Text segment:

I picked up 35 Knitted Baby Blankets for the Nursery, Stroller and Playtime by Laura Strutt at my favorite knitting store Wool & Grace, and chose a pattern for a cream blanket–the color of the crochet edge tbd (to be determined). I hadn’t cabled since college, but it came back quickly. I love how this blanket turned out. New mommy loves it also. Yay!

Darling Baby Boy with his new blanket.

Sources: 35 Knitted Baby Blankets by Laura Strutt, Wool & Grace

Handsome Knit Men’s Scarf

No-Purl Ribbed Scarf
No-Purl Ribbed Scarf.

I used Merino Superwash so this scarf would be easy to wash and dry.
I used Merino Superwash so this scarf would be easy to wash and dry.

Inspiration piece from pattern posted on Ravely.
Inspiration piece shown with the pattern.

Cartridge Belt Rib

Searching for a handsome, masculine scarf, I found this pattern on Ravelry where credit is given to Purl Soho, a gorgeous yarn shop in Manhattan. This purl-less stitch is known as the Cartridge Belt Rib and is considered a classic stitch pattern. Purl Soho says,

This robust rib stitch produces prominent columns of elongated knit stitches separated by broad valleys of dense texture. The juxtaposition is not only fascinating; it’s beautiful too.

Happy knitting, hon.
MATERIALS:

Suggested on pattern–4 (5) skeins of Purl Soho’s Alpaca Pure, 100% alpaca. I used Sueno Worsted by HiKoo’s Merino Superwash, color Evergreen.

Requests:
1. Pick out and copy every line of the entries below that contains the word "orange".
2. Please write the next part of the knitting post above, starting right after its final sentence.

Working data:
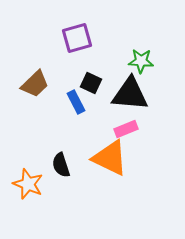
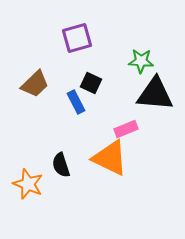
black triangle: moved 25 px right
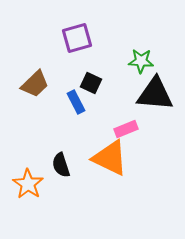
orange star: rotated 12 degrees clockwise
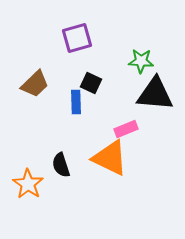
blue rectangle: rotated 25 degrees clockwise
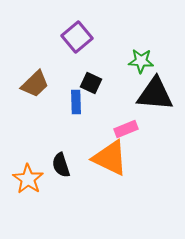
purple square: moved 1 px up; rotated 24 degrees counterclockwise
orange star: moved 5 px up
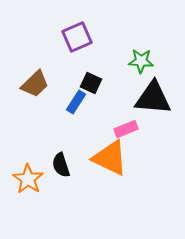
purple square: rotated 16 degrees clockwise
black triangle: moved 2 px left, 4 px down
blue rectangle: rotated 35 degrees clockwise
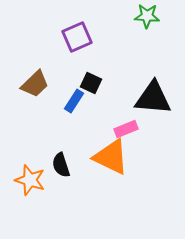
green star: moved 6 px right, 45 px up
blue rectangle: moved 2 px left, 1 px up
orange triangle: moved 1 px right, 1 px up
orange star: moved 2 px right, 1 px down; rotated 16 degrees counterclockwise
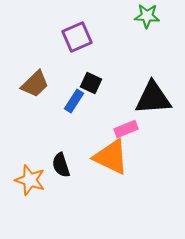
black triangle: rotated 9 degrees counterclockwise
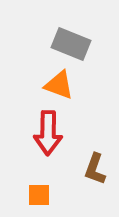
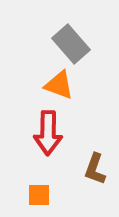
gray rectangle: rotated 27 degrees clockwise
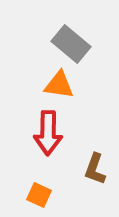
gray rectangle: rotated 9 degrees counterclockwise
orange triangle: rotated 12 degrees counterclockwise
orange square: rotated 25 degrees clockwise
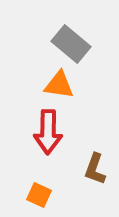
red arrow: moved 1 px up
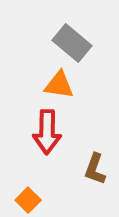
gray rectangle: moved 1 px right, 1 px up
red arrow: moved 1 px left
orange square: moved 11 px left, 5 px down; rotated 20 degrees clockwise
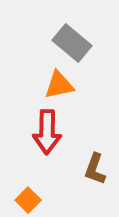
orange triangle: rotated 20 degrees counterclockwise
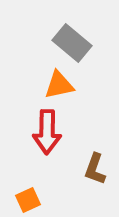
orange square: rotated 20 degrees clockwise
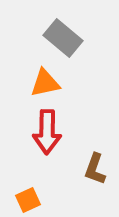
gray rectangle: moved 9 px left, 5 px up
orange triangle: moved 14 px left, 2 px up
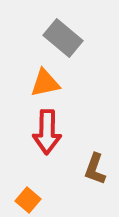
orange square: rotated 25 degrees counterclockwise
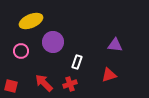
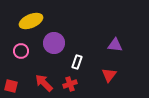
purple circle: moved 1 px right, 1 px down
red triangle: rotated 35 degrees counterclockwise
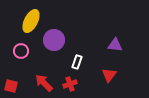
yellow ellipse: rotated 40 degrees counterclockwise
purple circle: moved 3 px up
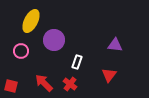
red cross: rotated 32 degrees counterclockwise
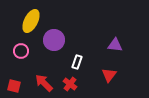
red square: moved 3 px right
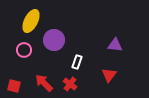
pink circle: moved 3 px right, 1 px up
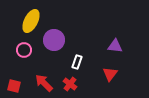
purple triangle: moved 1 px down
red triangle: moved 1 px right, 1 px up
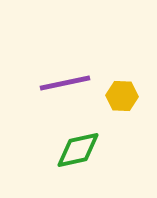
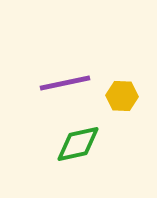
green diamond: moved 6 px up
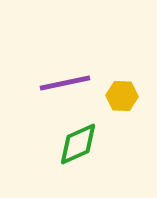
green diamond: rotated 12 degrees counterclockwise
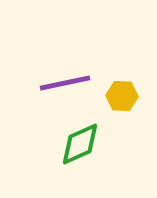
green diamond: moved 2 px right
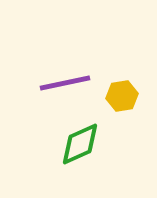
yellow hexagon: rotated 12 degrees counterclockwise
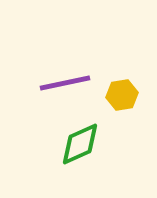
yellow hexagon: moved 1 px up
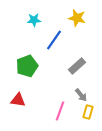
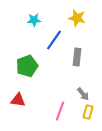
gray rectangle: moved 9 px up; rotated 42 degrees counterclockwise
gray arrow: moved 2 px right, 1 px up
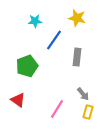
cyan star: moved 1 px right, 1 px down
red triangle: rotated 28 degrees clockwise
pink line: moved 3 px left, 2 px up; rotated 12 degrees clockwise
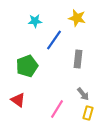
gray rectangle: moved 1 px right, 2 px down
yellow rectangle: moved 1 px down
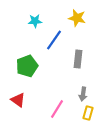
gray arrow: rotated 48 degrees clockwise
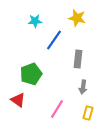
green pentagon: moved 4 px right, 8 px down
gray arrow: moved 7 px up
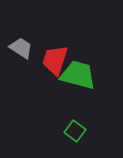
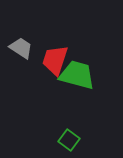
green trapezoid: moved 1 px left
green square: moved 6 px left, 9 px down
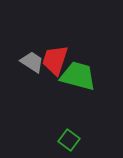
gray trapezoid: moved 11 px right, 14 px down
green trapezoid: moved 1 px right, 1 px down
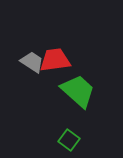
red trapezoid: rotated 64 degrees clockwise
green trapezoid: moved 15 px down; rotated 27 degrees clockwise
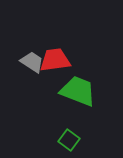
green trapezoid: rotated 21 degrees counterclockwise
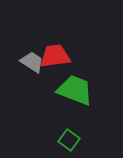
red trapezoid: moved 4 px up
green trapezoid: moved 3 px left, 1 px up
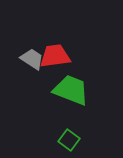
gray trapezoid: moved 3 px up
green trapezoid: moved 4 px left
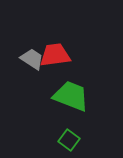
red trapezoid: moved 1 px up
green trapezoid: moved 6 px down
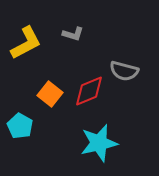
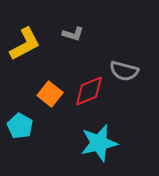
yellow L-shape: moved 1 px left, 1 px down
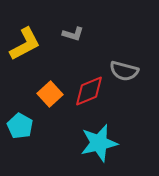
orange square: rotated 10 degrees clockwise
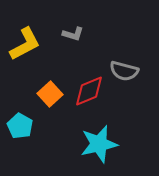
cyan star: moved 1 px down
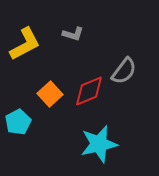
gray semicircle: rotated 68 degrees counterclockwise
cyan pentagon: moved 2 px left, 4 px up; rotated 15 degrees clockwise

Per-task answers:
1.
orange star: rotated 12 degrees clockwise
orange star: moved 5 px up
orange triangle: moved 1 px right, 1 px up
orange star: moved 2 px right, 1 px down; rotated 16 degrees counterclockwise
orange triangle: rotated 12 degrees counterclockwise
orange square: rotated 25 degrees clockwise
orange square: moved 11 px left, 5 px down; rotated 20 degrees clockwise
orange triangle: rotated 20 degrees counterclockwise
orange square: rotated 20 degrees clockwise
orange triangle: moved 14 px left, 2 px up
orange square: rotated 25 degrees counterclockwise
orange square: rotated 10 degrees clockwise

2.
US #8 straight or circular needles – 5.0mm

YARDAGE:  436 – 545 yards (399 – 498 m)
GAUGE:  22 stitches = 4 inches in stitch pattern

FINISHED SCARF SIZE:  8 ½ inches wide x 64 (80) inches long

NOTES:

Slip all slipped stitches purl-wise.

This stitch pattern is worked over a multiple of 4 + 3 stitches.

PATTERN
Cast on 47 stitches.

Row 1: K3, *slip 1 wyif (with yarn in front), k3, repeat from * to end of row.

Row 2: K1, *slip 1 wyif, k3, repeat from * to last 2 stitches, slip 1 wyif, k1.

Repeat Rows 1 and 2 until piece measures 64 (80) inches from cast on edge or until desired length, ending with Row 2.

Bind off in a k3, p1 rib. Here’s how… K2, slip the first stitch over, k1, slip the first stitch over, *p1, slip the first stitch over, [k1, slip the first stitch over] 3 times, repeat from * to end of row.

Weave in ends and block as desired.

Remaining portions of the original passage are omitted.